Prompt: Read through the records below and copy each line that uses the word "dans".

Data provided:
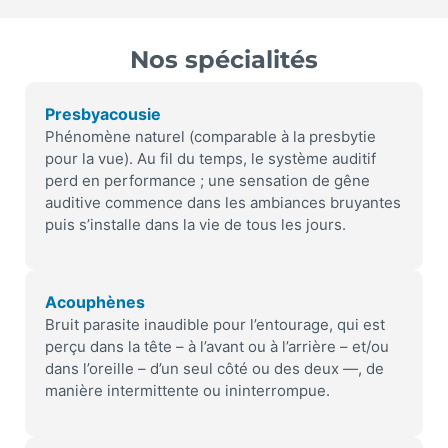
Nos spécialités
Presbyacousie
Phénomène naturel (comparable à la presbytie
pour la vue). Au fil du temps, le système auditif
perd en performance ; une sensation de gêne
auditive commence dans les ambiances bruyantes
puis s’installe dans la vie de tous les jours.
Acouphènes
Bruit parasite inaudible pour l’entourage, qui est
perçu dans la tête – à l’avant ou à l’arrière – et/ou
dans l’oreille – d’un seul côté ou des deux —, de
manière intermittente ou ininterrompue.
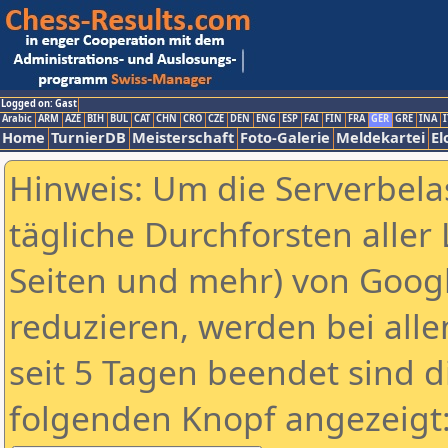
Logged on: Gast
Arabic
ARM
AZE
BIH
BUL
CAT
CHN
CRO
CZE
DEN
ENG
ESP
FAI
FIN
FRA
GER
GRE
INA
I
Home
TurnierDB
Meisterschaft
Foto-Galerie
Meldekartei
El
Hinweis: Um die Serverbela
tägliche Durchforsten aller 
Seiten und mehr) von Goog
reduzieren, werden bei alle
seit 5 Tagen beendet sind d
folgenden Knopf angezeigt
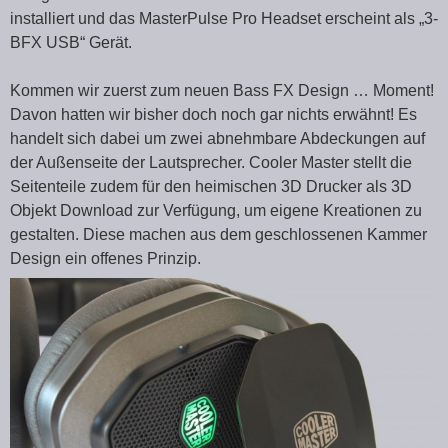
installiert und das MasterPulse Pro Headset erscheint als „3-
BFX USB“ Gerät.
Kommen wir zuerst zum neuen Bass FX Design … Moment!
Davon hatten wir bisher doch noch gar nichts erwähnt! Es
handelt sich dabei um zwei abnehmbare Abdeckungen auf
der Außenseite der Lautsprecher. Cooler Master stellt die
Seitenteile zudem für den heimischen 3D Drucker als 3D
Objekt Download zur Verfügung, um eigene Kreationen zu
gestalten. Diese machen aus dem geschlossenen Kammer
Design ein offenes Prinzip.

Answer area:
auditive commence dans les ambiances bruyantes
puis s’installe dans la vie de tous les jours.
perçu dans la tête – à l’avant ou à l’arrière – et/ou
dans l’oreille – d’un seul côté ou des deux —, de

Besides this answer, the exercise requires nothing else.